The Commission invites any member of the public who might be interested
in its mission to this meeting.
Members of the public will have access and a means to participate in
this meeting, by two-way audio/video, by connecting to the video access
number identified below, by attending the meeting in person, or by clicking on the link contained on the agency
website's event calendar. The video access number contained in this
notice is subject to change by the conference provider at any time.
Members of the public are encouraged to confirm the correct conference
access number/link 24 hours before the meeting by going to the agency
website. An electronic copy of the agenda is available here. A recording of the meeting will be available after December 14, 2022. To obtain a recording, please contact Joy Nathan, at 512.463.8815 or at joy.nathan@thgaac.texas.gov.

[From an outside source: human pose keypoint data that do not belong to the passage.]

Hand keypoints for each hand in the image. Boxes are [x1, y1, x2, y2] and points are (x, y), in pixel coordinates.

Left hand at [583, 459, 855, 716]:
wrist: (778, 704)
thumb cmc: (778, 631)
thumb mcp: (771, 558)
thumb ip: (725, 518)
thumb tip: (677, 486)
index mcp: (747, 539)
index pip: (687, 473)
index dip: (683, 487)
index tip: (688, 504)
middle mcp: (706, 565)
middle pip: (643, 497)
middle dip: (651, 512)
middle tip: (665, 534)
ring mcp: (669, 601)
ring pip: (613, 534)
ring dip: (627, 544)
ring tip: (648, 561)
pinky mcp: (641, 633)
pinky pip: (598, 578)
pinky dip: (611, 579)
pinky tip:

For public participants, after the meeting convenes, the presiding
officer will call roll of board members and then of public attendees.
Please identify yourself by name and state whether you would like to
provide public comment. You may also e-mail joy.nathan@thgaac.texas.gov
in advance of the meeting if you would like to provide public comment.
When the Commission reaches the public comment portion of the meeting,
the presiding officer will recognize you by name and give you an
opportunity to speak. All public comments will be limited to three (3)
minutes. All virtual participants are asked to keep their microphones muted when they are not providing public comment.
Zoom Video Conference Meeting ID: 837 0933 6100
Registration can be completed here.
The Commission may discuss and/or take action on any of the items listed in the agenda.
Note: The Commission may go into executive session (close its meeting
to the public) on any agenda item if appropriate and authorized by the
Open Meetings Act, Texas Government Code, Chapter 551.